> _Exercise instructions_: Could you transcribe all the entries exactly, omitting the pictures?

> _Dataset records_:
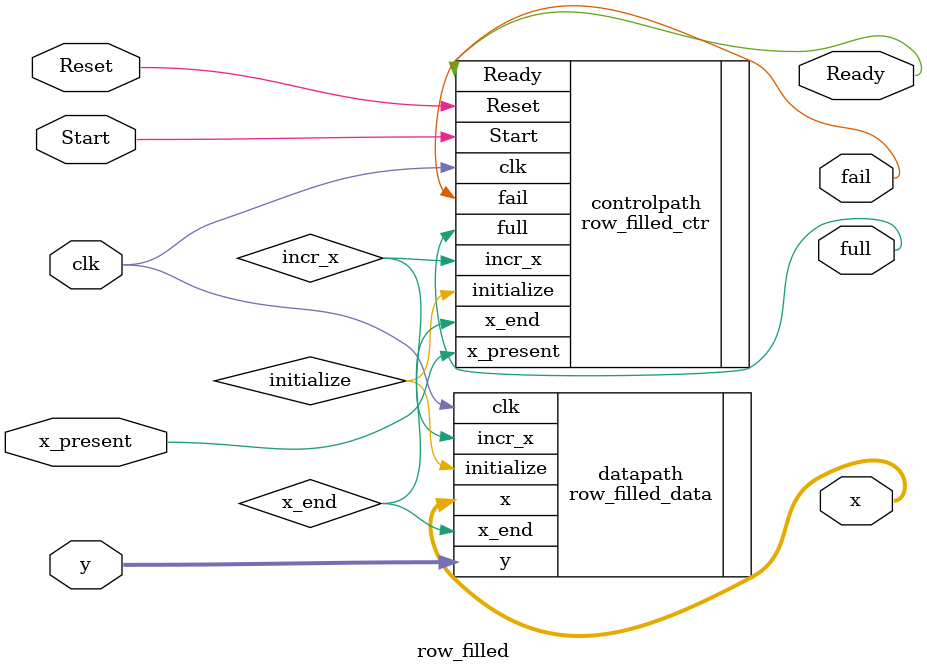
<source format=sv>
module row_filled (clk, Start, Reset, y, x_present, x, Ready, fail, full);
    input logic Start, Reset, clk, x_present;
    input logic [4:0] y;
    
    output logic Ready, fail, full;
    output logic [4:0] x;
    
    logic x_end, initialize, incr_x;
    
    row_filled_data datapath(.x, .y, .initialize, .clk, .incr_x, .x_end);
    row_filled_ctr controlpath(.Start, .Reset, .clk, .x_end, .x_present,
                               .Ready, .initialize, .incr_x, .fail, .full);
endmodule 
</source>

> _Result for this exercise_:
<source format=sv>
module row_filled (clk, Start, Reset, y, x_present, x, Ready, fail, full);
    input logic Start, Reset, clk, x_present;
    input logic [4:0] y;
    
    output logic Ready, fail, full;
    output logic [4:0] x;
    
    logic x_end, initialize, incr_x;
    
    row_filled_data datapath(.x, .y, .initialize, .clk, .incr_x, .x_end);
    row_filled_ctr controlpath(.Start, .Reset, .clk, .x_end, .x_present,
                               .Ready, .initialize, .incr_x, .fail, .full);
endmodule 
</source>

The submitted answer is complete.